The Core-collapse Supernova Rate Problem, or the fact that we
don’t see as many core-collapse supernovae as we would expect, has a
solution, thanks to research using the Gemini South telescope. The
research team concludes that the majority of core collapse supernovae,
exploding in luminous infrared galaxies, have previously not been found
due to dust obscuration and poor spatial resolution.
Core-collapse supernovae are spectacular explosions that mark the
violent deaths of massive stars. An international team of astronomers,
led by PhD student Erik Kool of Macquarie University in Australia, used
laser guide star imaging on the Gemini South telescope to study why we
don’t see as many of these core-collapse supernovae as expected. The
study began in 2015 with the Supernova UNmasked By InfraRed detection
(SUNBIRD) project which has shown that dust obscuration and limited
spatial resolution can explain the small number of detections to date.
In this, the first results of the SUNBIRD project, the team discovered
three core-collapse supernovae, and one possible supernova that could
not be confirmed with subsequent imaging. Remarkably, these supernovae
were spotted as close as 600 light years from the bright nuclear regions
of these galaxies – despite being at least 150 million light years from
the Earth. “Because we observed in the near-infrared, the supernovae
are less affected by dust extinction compared to optical light,” said
Kool.
According to Kool the results coming from SUNBIRD reveal that their new
approach provides a powerful tool for uncovering core-collapse
supernova in nuclear regions of galaxies. They also conclude that this
methodology is crucial in characterizing these supernova that are
invisible through other means. Kool adds, “The supernova rate problem
can be resolved using the unique multi-conjugate adaptive optics
capability provided by Gemini, which allows us to achieve the highest
spatial resolution in order to probe very close to the nuclear regions
of galaxies.” This work is published in the Monthly Notices of the Royal Astronomical Society.

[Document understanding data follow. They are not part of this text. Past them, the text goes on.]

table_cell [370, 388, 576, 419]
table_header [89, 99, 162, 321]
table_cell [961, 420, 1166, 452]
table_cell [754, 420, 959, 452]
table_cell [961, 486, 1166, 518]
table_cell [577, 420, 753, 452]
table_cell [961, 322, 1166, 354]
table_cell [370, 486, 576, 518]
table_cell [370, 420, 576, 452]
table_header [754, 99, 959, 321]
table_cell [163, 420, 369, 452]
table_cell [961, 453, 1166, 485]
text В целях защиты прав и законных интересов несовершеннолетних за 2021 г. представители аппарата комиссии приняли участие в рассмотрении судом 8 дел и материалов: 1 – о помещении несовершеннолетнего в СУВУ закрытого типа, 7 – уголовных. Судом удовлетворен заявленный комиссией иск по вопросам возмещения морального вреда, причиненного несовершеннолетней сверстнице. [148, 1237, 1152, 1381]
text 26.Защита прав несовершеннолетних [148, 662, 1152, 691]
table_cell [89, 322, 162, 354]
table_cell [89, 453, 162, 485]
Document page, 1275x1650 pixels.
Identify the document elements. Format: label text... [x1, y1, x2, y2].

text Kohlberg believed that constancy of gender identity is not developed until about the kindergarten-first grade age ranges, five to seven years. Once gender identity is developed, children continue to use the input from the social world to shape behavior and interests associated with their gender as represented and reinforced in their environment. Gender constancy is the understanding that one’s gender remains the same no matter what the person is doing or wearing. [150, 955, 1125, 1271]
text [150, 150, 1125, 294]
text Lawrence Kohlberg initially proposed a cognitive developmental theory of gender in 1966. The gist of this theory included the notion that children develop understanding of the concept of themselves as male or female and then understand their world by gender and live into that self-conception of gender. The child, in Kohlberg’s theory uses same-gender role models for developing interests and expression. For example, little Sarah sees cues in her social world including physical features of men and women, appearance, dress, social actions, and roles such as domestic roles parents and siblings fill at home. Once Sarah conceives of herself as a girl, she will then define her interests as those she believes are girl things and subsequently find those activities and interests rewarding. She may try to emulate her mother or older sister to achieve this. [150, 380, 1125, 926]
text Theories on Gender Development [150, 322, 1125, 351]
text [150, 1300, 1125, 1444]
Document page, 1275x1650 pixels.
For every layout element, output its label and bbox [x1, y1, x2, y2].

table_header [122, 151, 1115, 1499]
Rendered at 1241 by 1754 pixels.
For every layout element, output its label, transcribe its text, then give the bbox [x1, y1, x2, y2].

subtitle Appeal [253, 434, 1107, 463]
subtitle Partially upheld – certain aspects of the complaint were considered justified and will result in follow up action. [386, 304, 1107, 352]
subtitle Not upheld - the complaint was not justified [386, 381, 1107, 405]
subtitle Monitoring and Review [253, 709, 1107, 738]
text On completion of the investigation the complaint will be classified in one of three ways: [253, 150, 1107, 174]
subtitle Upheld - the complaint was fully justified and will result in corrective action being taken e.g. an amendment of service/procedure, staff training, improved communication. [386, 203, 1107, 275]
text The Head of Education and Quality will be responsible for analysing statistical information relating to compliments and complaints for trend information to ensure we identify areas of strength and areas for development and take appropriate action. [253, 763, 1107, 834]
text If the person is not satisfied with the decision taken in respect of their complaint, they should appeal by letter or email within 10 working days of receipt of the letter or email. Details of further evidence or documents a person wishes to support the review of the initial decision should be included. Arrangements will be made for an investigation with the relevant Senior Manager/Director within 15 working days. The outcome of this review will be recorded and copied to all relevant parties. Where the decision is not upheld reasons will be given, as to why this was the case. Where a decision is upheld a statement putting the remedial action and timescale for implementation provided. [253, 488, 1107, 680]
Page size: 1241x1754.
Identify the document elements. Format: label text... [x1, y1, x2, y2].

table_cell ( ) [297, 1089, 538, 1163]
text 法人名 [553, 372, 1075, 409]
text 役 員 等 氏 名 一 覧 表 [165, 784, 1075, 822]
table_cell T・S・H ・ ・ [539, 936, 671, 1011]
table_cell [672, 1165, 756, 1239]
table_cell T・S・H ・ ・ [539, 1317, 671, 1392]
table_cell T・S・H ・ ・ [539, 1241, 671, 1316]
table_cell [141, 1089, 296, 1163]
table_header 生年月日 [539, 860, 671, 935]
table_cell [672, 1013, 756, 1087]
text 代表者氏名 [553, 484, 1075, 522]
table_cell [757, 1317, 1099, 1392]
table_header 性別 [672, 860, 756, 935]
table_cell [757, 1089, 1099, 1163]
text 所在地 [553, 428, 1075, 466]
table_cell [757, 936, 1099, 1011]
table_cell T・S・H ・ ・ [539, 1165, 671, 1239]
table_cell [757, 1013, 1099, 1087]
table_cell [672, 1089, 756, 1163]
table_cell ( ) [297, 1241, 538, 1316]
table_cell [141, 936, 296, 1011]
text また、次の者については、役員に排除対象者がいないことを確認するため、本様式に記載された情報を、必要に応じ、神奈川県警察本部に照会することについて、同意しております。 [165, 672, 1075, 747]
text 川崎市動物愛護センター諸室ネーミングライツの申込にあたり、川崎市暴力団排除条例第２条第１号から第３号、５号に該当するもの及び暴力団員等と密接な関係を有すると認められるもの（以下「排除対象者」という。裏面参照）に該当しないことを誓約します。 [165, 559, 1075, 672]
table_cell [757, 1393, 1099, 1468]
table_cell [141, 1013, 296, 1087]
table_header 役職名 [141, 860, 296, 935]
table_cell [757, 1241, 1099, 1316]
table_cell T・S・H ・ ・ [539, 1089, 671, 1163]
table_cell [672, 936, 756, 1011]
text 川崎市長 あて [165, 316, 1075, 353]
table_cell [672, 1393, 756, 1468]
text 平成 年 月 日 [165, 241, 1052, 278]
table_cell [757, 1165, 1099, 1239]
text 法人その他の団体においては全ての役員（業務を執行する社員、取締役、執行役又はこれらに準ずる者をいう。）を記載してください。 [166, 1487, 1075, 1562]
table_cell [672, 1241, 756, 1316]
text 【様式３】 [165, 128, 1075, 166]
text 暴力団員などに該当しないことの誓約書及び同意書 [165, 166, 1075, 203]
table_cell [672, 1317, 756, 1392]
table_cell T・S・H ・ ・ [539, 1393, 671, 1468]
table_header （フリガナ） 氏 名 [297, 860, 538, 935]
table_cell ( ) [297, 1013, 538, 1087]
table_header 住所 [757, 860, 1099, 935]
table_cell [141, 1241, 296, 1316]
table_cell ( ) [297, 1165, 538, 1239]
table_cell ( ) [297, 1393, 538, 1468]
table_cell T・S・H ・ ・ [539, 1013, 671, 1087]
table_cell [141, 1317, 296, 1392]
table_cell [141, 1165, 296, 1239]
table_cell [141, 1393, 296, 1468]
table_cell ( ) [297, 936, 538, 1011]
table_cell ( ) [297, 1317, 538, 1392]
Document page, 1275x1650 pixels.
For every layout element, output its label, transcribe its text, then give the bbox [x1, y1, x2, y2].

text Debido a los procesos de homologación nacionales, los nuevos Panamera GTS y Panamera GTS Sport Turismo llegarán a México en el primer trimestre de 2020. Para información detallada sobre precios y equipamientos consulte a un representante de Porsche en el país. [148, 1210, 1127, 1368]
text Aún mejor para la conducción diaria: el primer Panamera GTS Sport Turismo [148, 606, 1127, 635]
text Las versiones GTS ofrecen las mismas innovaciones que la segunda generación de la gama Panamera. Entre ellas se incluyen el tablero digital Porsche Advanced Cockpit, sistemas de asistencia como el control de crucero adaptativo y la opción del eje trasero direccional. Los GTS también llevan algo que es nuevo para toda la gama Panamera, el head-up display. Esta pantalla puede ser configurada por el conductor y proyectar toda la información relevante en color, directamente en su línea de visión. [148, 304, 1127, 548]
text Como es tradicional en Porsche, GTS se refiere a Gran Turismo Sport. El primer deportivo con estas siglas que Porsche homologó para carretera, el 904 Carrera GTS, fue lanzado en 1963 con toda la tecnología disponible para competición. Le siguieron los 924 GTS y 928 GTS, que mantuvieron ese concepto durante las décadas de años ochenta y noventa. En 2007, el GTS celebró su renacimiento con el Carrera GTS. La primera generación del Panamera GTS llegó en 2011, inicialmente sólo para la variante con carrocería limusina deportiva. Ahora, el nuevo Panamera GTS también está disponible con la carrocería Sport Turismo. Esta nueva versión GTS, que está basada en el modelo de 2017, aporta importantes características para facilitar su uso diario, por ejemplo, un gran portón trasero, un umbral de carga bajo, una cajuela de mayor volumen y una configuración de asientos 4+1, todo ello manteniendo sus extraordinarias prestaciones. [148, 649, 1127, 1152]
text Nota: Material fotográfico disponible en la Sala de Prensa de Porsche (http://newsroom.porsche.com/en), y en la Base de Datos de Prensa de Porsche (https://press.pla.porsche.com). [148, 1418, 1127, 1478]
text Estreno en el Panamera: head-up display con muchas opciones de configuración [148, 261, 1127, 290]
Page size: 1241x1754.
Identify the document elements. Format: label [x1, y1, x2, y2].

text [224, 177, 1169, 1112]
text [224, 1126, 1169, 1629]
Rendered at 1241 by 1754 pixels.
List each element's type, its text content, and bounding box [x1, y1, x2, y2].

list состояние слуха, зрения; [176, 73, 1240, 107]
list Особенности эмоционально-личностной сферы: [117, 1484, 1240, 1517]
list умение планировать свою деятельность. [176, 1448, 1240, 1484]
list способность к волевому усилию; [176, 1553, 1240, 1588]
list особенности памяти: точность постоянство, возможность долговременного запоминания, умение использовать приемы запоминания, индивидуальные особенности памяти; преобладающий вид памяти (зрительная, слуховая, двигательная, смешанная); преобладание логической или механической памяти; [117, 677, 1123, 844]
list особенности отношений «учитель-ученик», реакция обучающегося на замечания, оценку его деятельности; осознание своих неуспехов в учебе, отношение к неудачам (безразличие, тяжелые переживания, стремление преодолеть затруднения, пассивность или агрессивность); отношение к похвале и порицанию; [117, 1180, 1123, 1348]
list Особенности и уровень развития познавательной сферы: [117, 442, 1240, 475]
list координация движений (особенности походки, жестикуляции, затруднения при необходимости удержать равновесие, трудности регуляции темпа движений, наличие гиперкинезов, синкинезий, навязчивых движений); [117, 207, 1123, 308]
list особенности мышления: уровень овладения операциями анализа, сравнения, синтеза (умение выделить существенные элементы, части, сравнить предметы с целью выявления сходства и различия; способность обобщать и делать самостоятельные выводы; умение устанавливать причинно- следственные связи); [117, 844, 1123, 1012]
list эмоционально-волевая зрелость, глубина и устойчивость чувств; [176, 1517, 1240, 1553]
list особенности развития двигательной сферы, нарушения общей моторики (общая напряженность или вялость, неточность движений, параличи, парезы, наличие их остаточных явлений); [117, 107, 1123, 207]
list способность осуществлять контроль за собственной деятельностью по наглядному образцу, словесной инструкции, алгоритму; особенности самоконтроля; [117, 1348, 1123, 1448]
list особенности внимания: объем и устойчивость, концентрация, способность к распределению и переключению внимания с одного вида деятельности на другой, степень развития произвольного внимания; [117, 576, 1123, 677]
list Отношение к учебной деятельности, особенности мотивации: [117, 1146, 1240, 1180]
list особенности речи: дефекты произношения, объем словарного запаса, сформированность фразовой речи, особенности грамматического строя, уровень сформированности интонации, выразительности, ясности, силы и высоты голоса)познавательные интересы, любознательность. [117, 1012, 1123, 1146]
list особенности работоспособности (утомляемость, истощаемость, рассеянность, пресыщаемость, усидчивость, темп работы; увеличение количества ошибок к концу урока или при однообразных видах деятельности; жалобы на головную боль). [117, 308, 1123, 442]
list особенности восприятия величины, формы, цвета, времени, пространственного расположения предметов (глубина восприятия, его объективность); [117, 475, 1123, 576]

This research is also highlighted in the January 2018 GeminiFocus (p.11).
Abstract:
Source: Gemini Observatory
Abstract:
Core collapse supernova (CCSN) rates suffer from large uncertainties as
many CCSNe exploding in regions of bright background emission and
significant dust extinction remain unobserved. Such a shortfall is
particularly prominent in luminous infrared galaxies (LIRGs), which have
high star formation (and thus CCSN) rates and host bright and crowded
nuclear regions, where large extinctions and reduced search detection
efficiency likely lead to a significant fraction of CCSNe remaining
undiscovered. We present the first results of project SUNBIRD
(Supernovae UNmasked By InfraRed Detection), where we aim to uncover
CCSNe that otherwise would remain hidden in the complex nuclear regions
of LIRGs, and in this way improve the constraints on the fraction that
is missed by optical seeing-limited surveys. We observe in the
near-infrared 2.15 µm Ks-band, which is less affected by dust extinction
compared to the optical, using the multi-conjugate adaptive optics
imager GeMS/GSAOI on Gemini South, allowing us to achieve a spatial
resolution that lets us probe close in to the nuclear regions. During
our pilot program and subsequent first full year we have discovered
three CCSNe and one candidate with projected nuclear offsets as small as
200 pc. When compared to the total sample of LIRG CCSNe discovered in
the near-IR and optical, we show that our method is singularly effective
in uncovering CCSNe in nuclear regions and we conclude that the
majority of CCSNe exploding in LIRGs are not detected as a result of
dust obscuration and poor spatial resolution.